Featured Writer: Jessica Del Balzo

Astrid Park

 

        “Good morning,” Jake said. It was midnight. Sure I’d been in the park at midnight before, but never during a full moon.

        I couldn’t help but think of what a photonegative sort of moment it was, as yesterday and tomorrow came together. Is the moon at midnight anything like the sun at noon?  It was so bright, it may as well have been daylight. I imagined people playing Frisbee, lounging on blankets, and walking dogs. Being that it was August, it was still pretty warm out, despite the late-early hour.

        “I shouldn’t be here,” I said flatly. “With you, I mean.” I made a point of not looking at him where he sat on the swing next to mine.

        “Why not?”

         I started swinging, slowly.

        “Because,” I said, thinking, “it’s you.”

        “What’s that supposed to mean?” he asked.

        “Oh, a lot of things.”

        “Well, could you elaborate a little?”

        “All right, well, for starters, not that it matters, but if my parents knew I was here with you, they’d be pretty confused, kind of worried.”

        “Well, my house hates you too, you know,” he said.

        I laughed.

        “No, really. They blame you for my downward spiral.”

        “Oh really, then? Well, I blame you for a lot of things too. And thanks to you, my parents never really trust anyone I bring home anymore.”

        At first he said nothing, just looked at the sky. He breathed in and then out, shook his head. Part of me wanted to tell him that the skin around his eyes looked almost lavender in this light, but before I had a chance, he spoke.

        “I never hit you, you know.”

        “I never said you did.”

        “I mean, I may have freaked out and yelled at you a couple times, but…I’m sorry, you know. I really am.”

        “I’m sorry about it too.”

        A pause. Then he asked, “Well wait, what do you blame me for then?”

        I stopped swinging and looked at him. “Don’t you remember anything?”

        “I told you, I lost my memory too. The doctor said I just blocked out a lot, you know.”

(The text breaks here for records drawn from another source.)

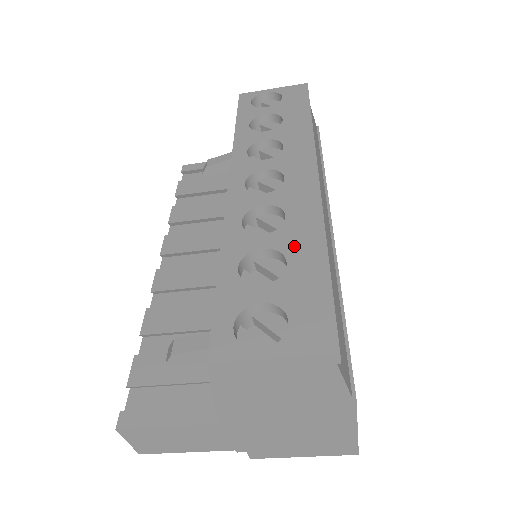
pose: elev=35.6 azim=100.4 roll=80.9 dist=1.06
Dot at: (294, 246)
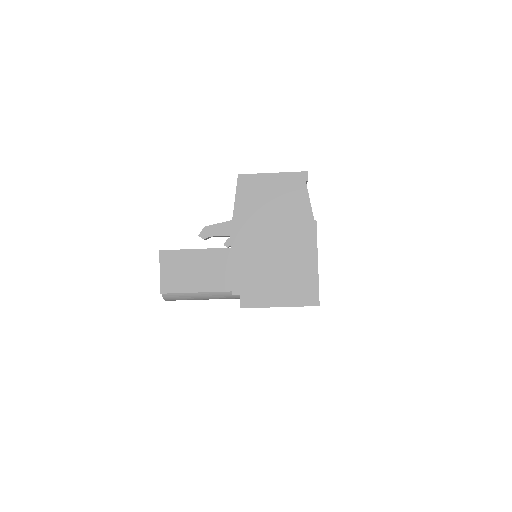
Dot at: occluded
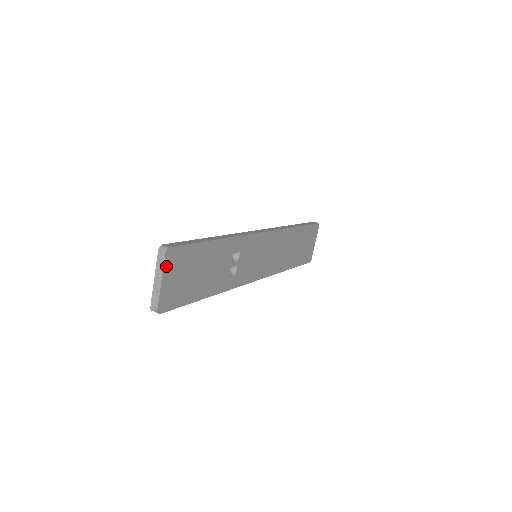
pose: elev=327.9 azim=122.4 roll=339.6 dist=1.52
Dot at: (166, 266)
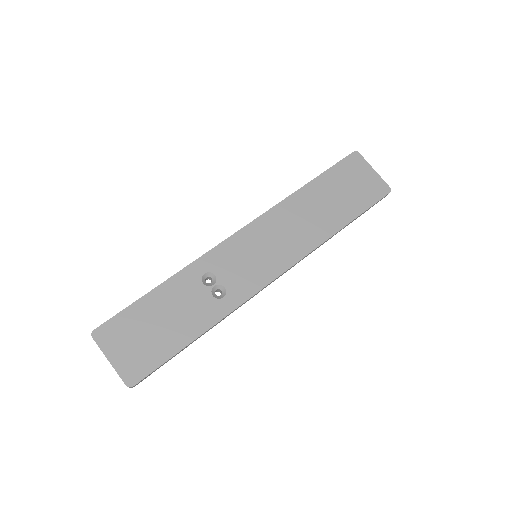
Dot at: (103, 346)
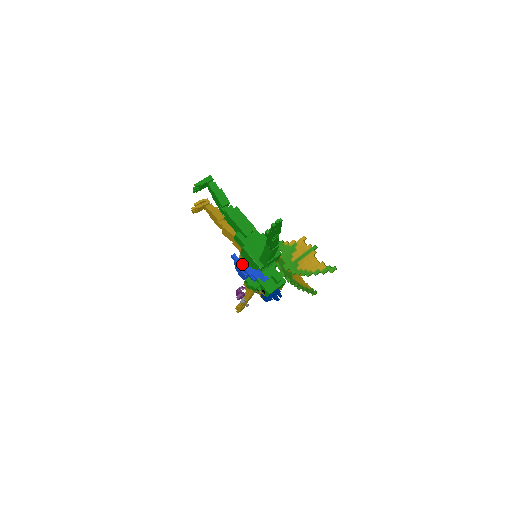
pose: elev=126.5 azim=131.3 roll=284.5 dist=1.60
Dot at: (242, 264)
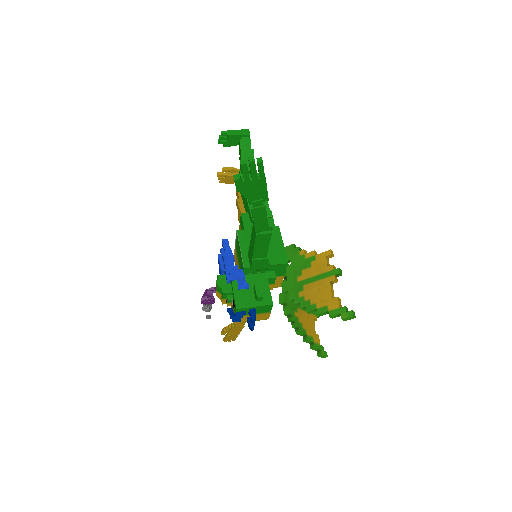
Dot at: (227, 254)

        “You blocked out a lot?” I looked away.

        “Yeah.”

         “Well, I started remembering things. Flashbacks and stuff.”

        “What did you start remembering?”

        “Jake, I, I…”

        “You what?”

        I looked at the ground and then off towards the woods. I smoothed back my hair and swallowed. “I can’t have sex anymore, Jake. Not without breaking down in the middle or spacing out or something. For a while the flashbacks were really bad, but now I usually just…I go numb or gray or something.”

        “I have no idea where you’re getting any of that. I never did that to you.”

        “But then why do I remember all these things?” I said. “How could I be making it up?”

        “The imagination is a strange, powerful thing,” he said.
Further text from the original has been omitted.